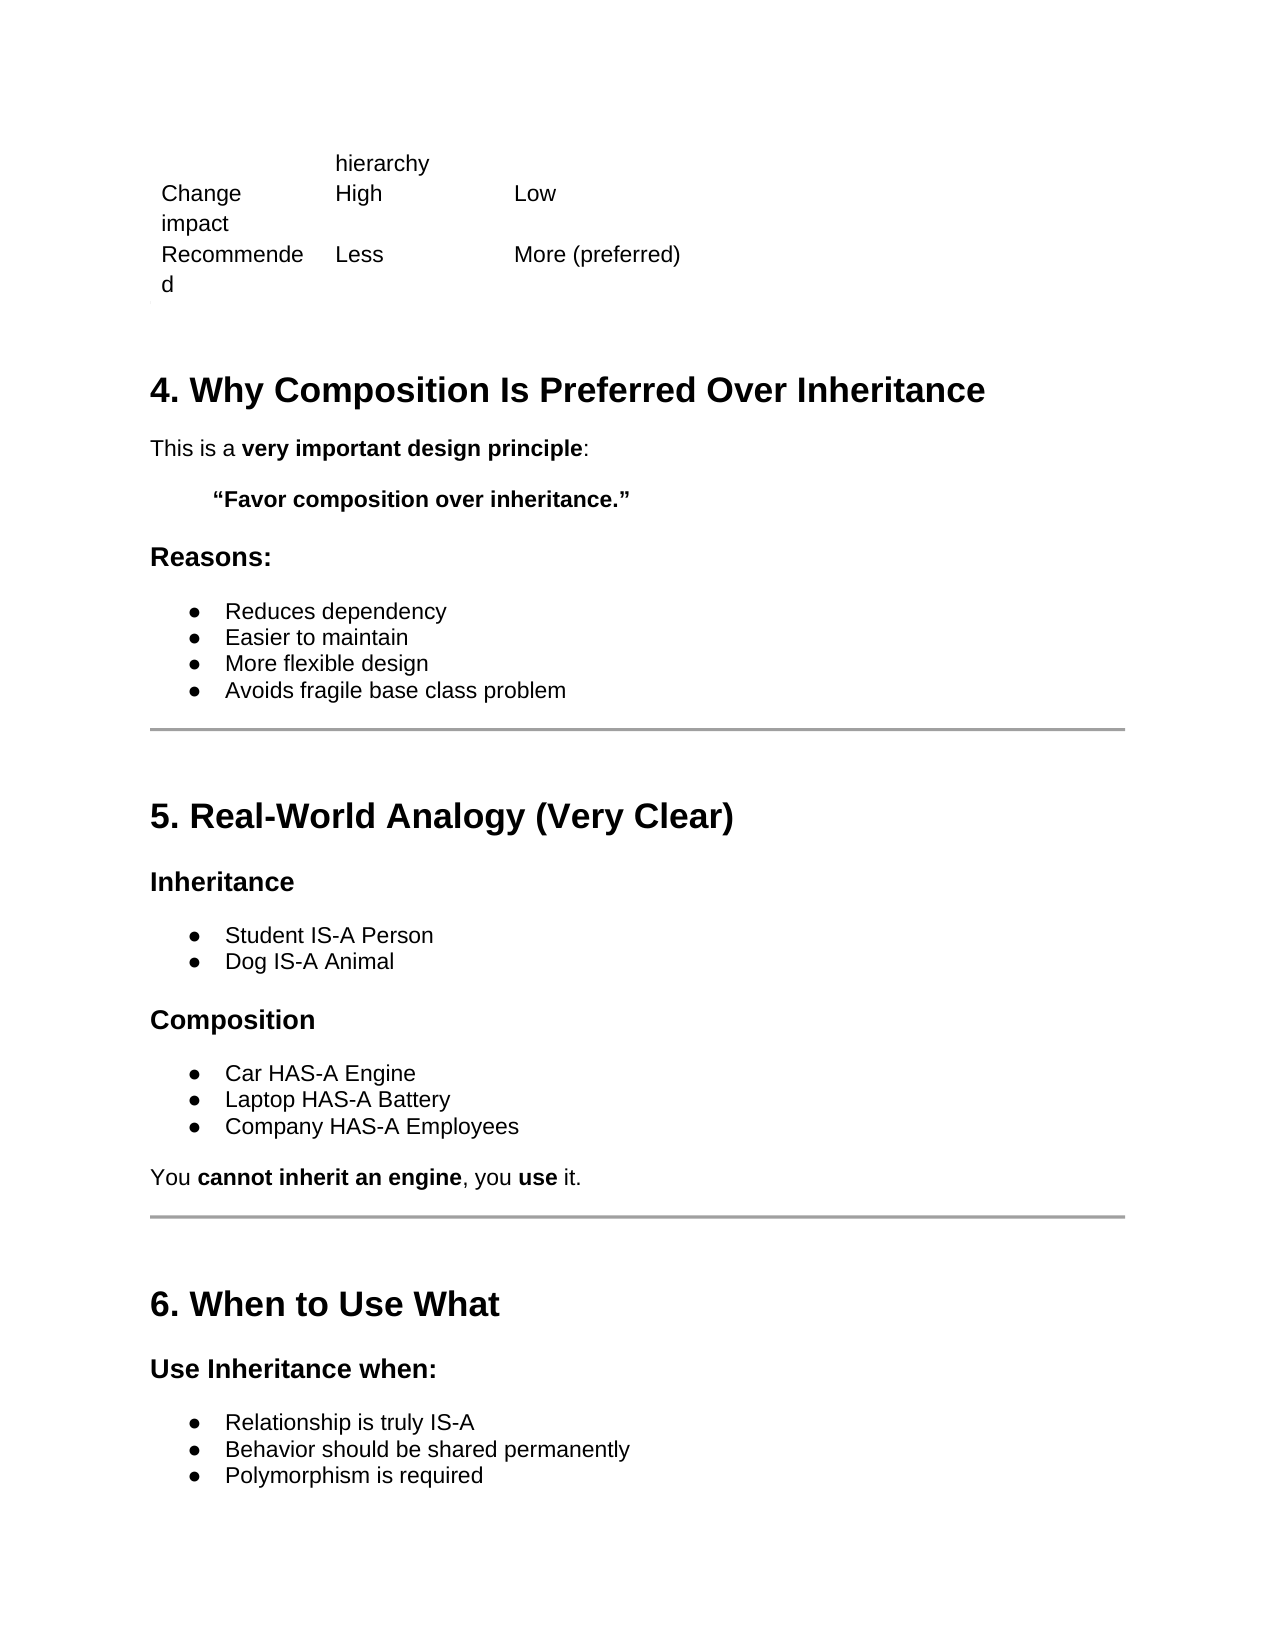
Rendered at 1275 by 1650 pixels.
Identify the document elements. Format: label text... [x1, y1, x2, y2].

subtitle 5. Real-World Analogy (Very Clear) [150, 796, 1125, 836]
list Avoids fragile base class problem [187, 677, 1125, 703]
list Car HAS-A Engine [187, 1060, 1125, 1086]
list Easier to maintain [187, 624, 1125, 650]
list Relationship is truly IS-A [187, 1409, 1125, 1436]
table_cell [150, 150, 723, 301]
text “Favor composition over inheritance.” [212, 486, 1062, 512]
list Reduces dependency [187, 598, 1125, 624]
list Student IS-A Person [187, 922, 1125, 948]
list Behavior should be shared permanently [187, 1436, 1125, 1462]
subtitle Inheritance [150, 866, 1125, 897]
subtitle Use Inheritance when: [150, 1353, 1125, 1384]
list Polymorphism is required [187, 1462, 1125, 1488]
subtitle Reasons: [150, 541, 1125, 573]
list More flexible design [187, 650, 1125, 677]
list Dog IS-A Animal [187, 948, 1125, 974]
list Laptop HAS-A Battery [187, 1086, 1125, 1113]
list Company HAS-A Employees [187, 1113, 1125, 1139]
subtitle 4. Why Composition Is Preferred Over Inheritance [150, 369, 1125, 409]
subtitle 6. When to Use What [150, 1283, 1125, 1324]
text This is a very important design principle: [150, 434, 1125, 461]
text You cannot inherit an engine, you use it. [150, 1164, 1125, 1190]
subtitle Composition [150, 1004, 1125, 1035]
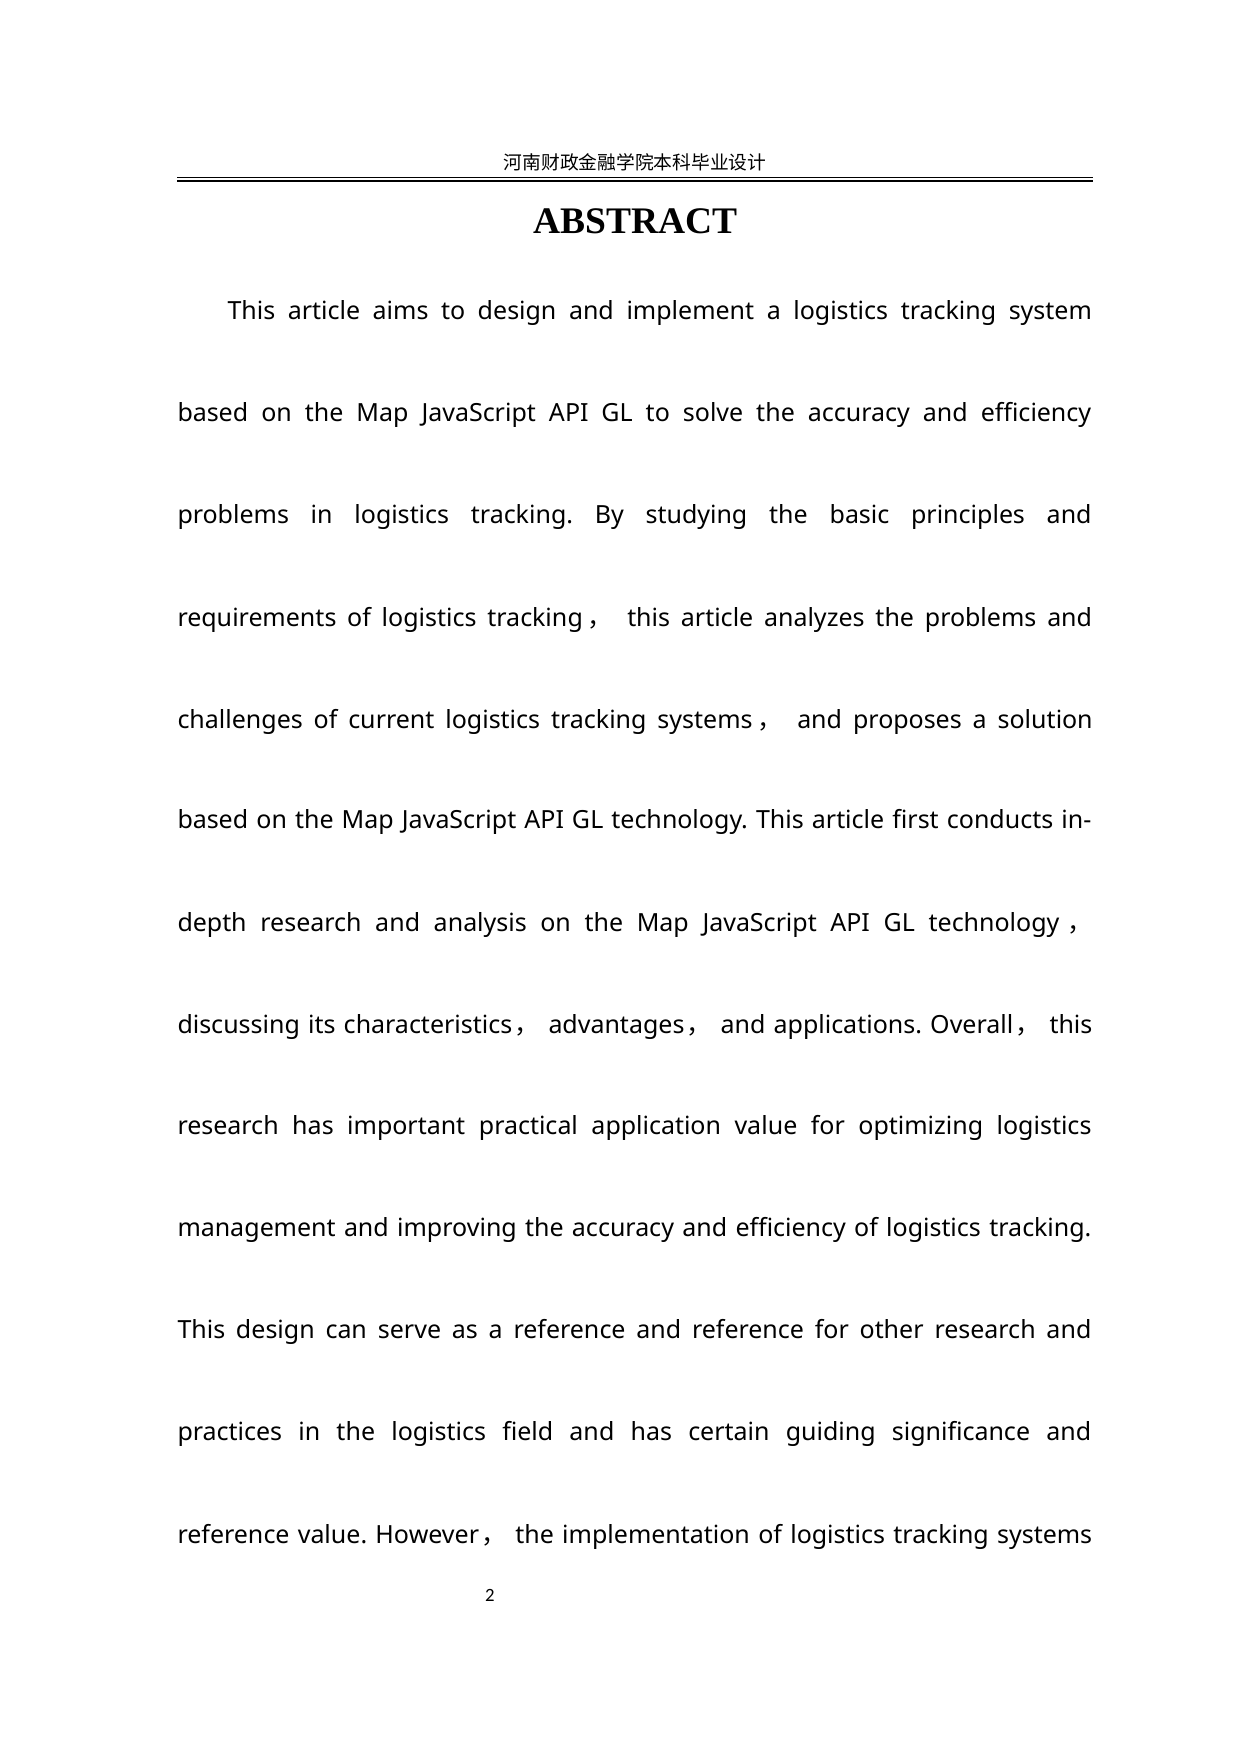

> **To-do item**
What's needed is every line above, retyped exactly and free of pictures.

> **Response to the exercise**
Rendered at 1275 by 1650 pixels.
Identify the document elements. Format: label text... [x1, y1, x2, y2].

subtitle 5. Real-World Analogy (Very Clear) [150, 796, 1125, 836]
list Avoids fragile base class problem [187, 677, 1125, 703]
list Car HAS-A Engine [187, 1060, 1125, 1086]
list Easier to maintain [187, 624, 1125, 650]
list Relationship is truly IS-A [187, 1409, 1125, 1436]
table_cell [150, 150, 723, 301]
text “Favor composition over inheritance.” [212, 486, 1062, 512]
list Reduces dependency [187, 598, 1125, 624]
list Student IS-A Person [187, 922, 1125, 948]
list Behavior should be shared permanently [187, 1436, 1125, 1462]
subtitle Inheritance [150, 866, 1125, 897]
subtitle Use Inheritance when: [150, 1353, 1125, 1384]
list Polymorphism is required [187, 1462, 1125, 1488]
subtitle Reasons: [150, 541, 1125, 573]
list More flexible design [187, 650, 1125, 677]
list Dog IS-A Animal [187, 948, 1125, 974]
list Laptop HAS-A Battery [187, 1086, 1125, 1113]
list Company HAS-A Employees [187, 1113, 1125, 1139]
subtitle 4. Why Composition Is Preferred Over Inheritance [150, 369, 1125, 409]
subtitle 6. When to Use What [150, 1283, 1125, 1324]
text This is a very important design principle: [150, 434, 1125, 461]
text You cannot inherit an engine, you use it. [150, 1164, 1125, 1190]
subtitle Composition [150, 1004, 1125, 1035]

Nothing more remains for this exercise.